#### [INPUT DATA]
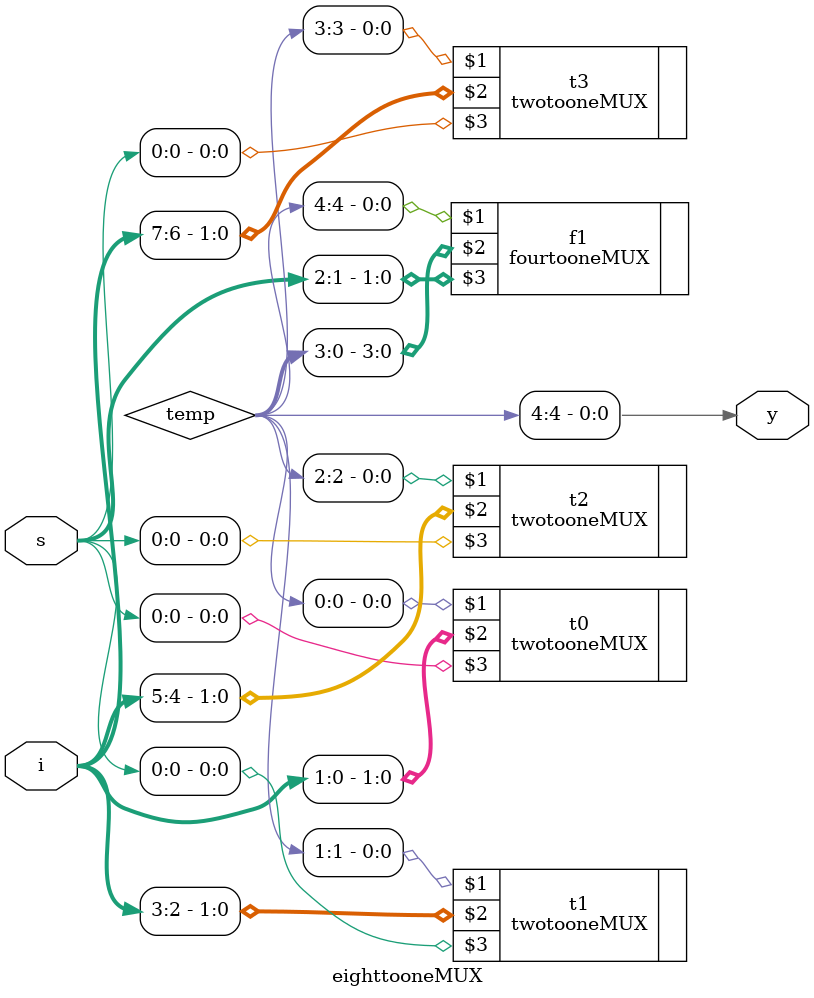
<source format=v>
module eighttooneMUX(y,i,s);
    input [7:0]i;
    input [2:0]s;
    output y;

    wire [4:0] temp;

    twotooneMUX t0(temp[0], i[1:0],s[0]);
    twotooneMUX t1(temp[1], i[3:2],s[0]);
    twotooneMUX t2(temp[2], i[5:4],s[0]);
    twotooneMUX t3(temp[3], i[7:6],s[0]);

    fourtooneMUX f1(temp[4], temp[3:0], s[2:1]);

    assign y=temp[4];
endmodule
</source>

#### [TASK ITEM]
What lines in the data above carry "temp"? Return them all.

#### [EXERCISE RESULT]
    wire [4:0] temp;
    twotooneMUX t0(temp[0], i[1:0],s[0]);
    twotooneMUX t1(temp[1], i[3:2],s[0]);
    twotooneMUX t2(temp[2], i[5:4],s[0]);
    twotooneMUX t3(temp[3], i[7:6],s[0]);
    fourtooneMUX f1(temp[4], temp[3:0], s[2:1]);
    assign y=temp[4];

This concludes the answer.